▶ _EXERCISE PROMPT_: Please transcribe each of the records exactly as given.

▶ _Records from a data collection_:
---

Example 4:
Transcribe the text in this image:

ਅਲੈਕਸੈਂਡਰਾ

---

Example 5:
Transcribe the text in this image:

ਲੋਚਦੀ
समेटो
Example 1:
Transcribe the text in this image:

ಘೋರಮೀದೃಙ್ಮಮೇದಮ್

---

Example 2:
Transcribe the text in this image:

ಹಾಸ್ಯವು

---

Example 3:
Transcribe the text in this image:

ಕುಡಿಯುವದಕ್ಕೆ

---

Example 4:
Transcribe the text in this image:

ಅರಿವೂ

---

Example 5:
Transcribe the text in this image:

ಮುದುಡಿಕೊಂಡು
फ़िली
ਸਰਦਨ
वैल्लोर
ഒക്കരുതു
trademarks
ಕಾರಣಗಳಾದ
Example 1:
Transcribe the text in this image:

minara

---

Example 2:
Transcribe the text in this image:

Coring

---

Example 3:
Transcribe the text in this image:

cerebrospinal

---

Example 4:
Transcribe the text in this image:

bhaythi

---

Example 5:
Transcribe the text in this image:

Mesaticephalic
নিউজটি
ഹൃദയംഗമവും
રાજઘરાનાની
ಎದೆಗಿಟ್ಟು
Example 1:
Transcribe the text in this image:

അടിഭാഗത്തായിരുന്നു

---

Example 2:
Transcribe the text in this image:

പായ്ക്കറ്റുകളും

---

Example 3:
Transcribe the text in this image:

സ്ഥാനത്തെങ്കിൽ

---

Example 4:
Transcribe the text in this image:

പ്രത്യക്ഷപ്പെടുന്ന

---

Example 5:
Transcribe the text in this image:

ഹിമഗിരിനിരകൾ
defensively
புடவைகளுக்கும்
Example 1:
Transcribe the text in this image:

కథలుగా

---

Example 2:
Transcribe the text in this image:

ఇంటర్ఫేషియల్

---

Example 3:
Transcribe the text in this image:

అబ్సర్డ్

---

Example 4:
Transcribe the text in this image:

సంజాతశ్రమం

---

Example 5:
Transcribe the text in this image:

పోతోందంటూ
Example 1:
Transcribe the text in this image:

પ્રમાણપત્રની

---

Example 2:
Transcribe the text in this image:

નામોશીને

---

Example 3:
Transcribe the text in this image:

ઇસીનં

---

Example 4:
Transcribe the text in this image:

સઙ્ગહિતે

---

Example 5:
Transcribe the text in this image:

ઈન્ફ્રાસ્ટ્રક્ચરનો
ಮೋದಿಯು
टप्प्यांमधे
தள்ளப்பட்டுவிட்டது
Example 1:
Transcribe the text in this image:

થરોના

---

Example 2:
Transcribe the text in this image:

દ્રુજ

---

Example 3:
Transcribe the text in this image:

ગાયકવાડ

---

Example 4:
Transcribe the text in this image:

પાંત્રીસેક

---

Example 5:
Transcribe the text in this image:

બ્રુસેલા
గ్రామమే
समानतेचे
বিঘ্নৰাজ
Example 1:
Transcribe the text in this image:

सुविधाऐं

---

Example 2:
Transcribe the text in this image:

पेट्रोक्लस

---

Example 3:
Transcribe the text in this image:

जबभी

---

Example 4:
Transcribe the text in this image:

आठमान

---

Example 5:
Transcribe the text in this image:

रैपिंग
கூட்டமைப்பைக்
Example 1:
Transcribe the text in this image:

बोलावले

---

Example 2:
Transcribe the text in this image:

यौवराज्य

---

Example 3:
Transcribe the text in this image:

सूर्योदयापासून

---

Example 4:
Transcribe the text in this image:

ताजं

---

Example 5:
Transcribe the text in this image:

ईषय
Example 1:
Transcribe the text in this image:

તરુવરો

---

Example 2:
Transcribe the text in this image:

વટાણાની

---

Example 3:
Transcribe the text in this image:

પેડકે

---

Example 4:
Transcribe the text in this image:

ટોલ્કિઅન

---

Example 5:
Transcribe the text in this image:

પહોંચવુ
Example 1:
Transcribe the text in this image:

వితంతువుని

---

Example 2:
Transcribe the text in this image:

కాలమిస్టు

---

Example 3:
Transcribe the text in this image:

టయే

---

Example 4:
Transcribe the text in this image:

▶ _ANSWER SPACE_:
---

Example 4:
Transcribe the text in this image:

ਅਲੈਕਸੈਂਡਰਾ

---

Example 5:
Transcribe the text in this image:

ਲੋਚਦੀ
समेटो
Example 1:
Transcribe the text in this image:

ಘೋರಮೀದೃಙ್ಮಮೇದಮ್

---

Example 2:
Transcribe the text in this image:

ಹಾಸ್ಯವು

---

Example 3:
Transcribe the text in this image:

ಕುಡಿಯುವದಕ್ಕೆ

---

Example 4:
Transcribe the text in this image:

ಅರಿವೂ

---

Example 5:
Transcribe the text in this image:

ಮುದುಡಿಕೊಂಡು
फ़िली
ਸਰਦਨ
वैल्लोर
ഒക്കരുതു
trademarks
ಕಾರಣಗಳಾದ
Example 1:
Transcribe the text in this image:

minara

---

Example 2:
Transcribe the text in this image:

Coring

---

Example 3:
Transcribe the text in this image:

cerebrospinal

---

Example 4:
Transcribe the text in this image:

bhaythi

---

Example 5:
Transcribe the text in this image:

Mesaticephalic
নিউজটি
ഹൃദയംഗമവും
રાજઘરાનાની
ಎದೆಗಿಟ್ಟು
Example 1:
Transcribe the text in this image:

അടിഭാഗത്തായിരുന്നു

---

Example 2:
Transcribe the text in this image:

പായ്ക്കറ്റുകളും

---

Example 3:
Transcribe the text in this image:

സ്ഥാനത്തെങ്കിൽ

---

Example 4:
Transcribe the text in this image:

പ്രത്യക്ഷപ്പെടുന്ന

---

Example 5:
Transcribe the text in this image:

ഹിമഗിരിനിരകൾ
defensively
புடவைகளுக்கும்
Example 1:
Transcribe the text in this image:

కథలుగా

---

Example 2:
Transcribe the text in this image:

ఇంటర్ఫేషియల్

---

Example 3:
Transcribe the text in this image:

అబ్సర్డ్

---

Example 4:
Transcribe the text in this image:

సంజాతశ్రమం

---

Example 5:
Transcribe the text in this image:

పోతోందంటూ
Example 1:
Transcribe the text in this image:

પ્રમાણપત્રની

---

Example 2:
Transcribe the text in this image:

નામોશીને

---

Example 3:
Transcribe the text in this image:

ઇસીનં

---

Example 4:
Transcribe the text in this image:

સઙ્ગહિતે

---

Example 5:
Transcribe the text in this image:

ઈન્ફ્રાસ્ટ્રક્ચરનો
ಮೋದಿಯು
टप्प्यांमधे
தள்ளப்பட்டுவிட்டது
Example 1:
Transcribe the text in this image:

થરોના

---

Example 2:
Transcribe the text in this image:

દ્રુજ

---

Example 3:
Transcribe the text in this image:

ગાયકવાડ

---

Example 4:
Transcribe the text in this image:

પાંત્રીસેક

---

Example 5:
Transcribe the text in this image:

બ્રુસેલા
గ్రామమే
समानतेचे
বিঘ্নৰাজ
Example 1:
Transcribe the text in this image:

सुविधाऐं

---

Example 2:
Transcribe the text in this image:

पेट्रोक्लस

---

Example 3:
Transcribe the text in this image:

जबभी

---

Example 4:
Transcribe the text in this image:

आठमान

---

Example 5:
Transcribe the text in this image:

रैपिंग
கூட்டமைப்பைக்
Example 1:
Transcribe the text in this image:

बोलावले

---

Example 2:
Transcribe the text in this image:

यौवराज्य

---

Example 3:
Transcribe the text in this image:

सूर्योदयापासून

---

Example 4:
Transcribe the text in this image:

ताजं

---

Example 5:
Transcribe the text in this image:

ईषय
Example 1:
Transcribe the text in this image:

તરુવરો

---

Example 2:
Transcribe the text in this image:

વટાણાની

---

Example 3:
Transcribe the text in this image:

પેડકે

---

Example 4:
Transcribe the text in this image:

ટોલ્કિઅન

---

Example 5:
Transcribe the text in this image:

પહોંચવુ
Example 1:
Transcribe the text in this image:

వితంతువుని

---

Example 2:
Transcribe the text in this image:

కాలమిస్టు

---

Example 3:
Transcribe the text in this image:

టయే

---

Example 4:
Transcribe the text in this image:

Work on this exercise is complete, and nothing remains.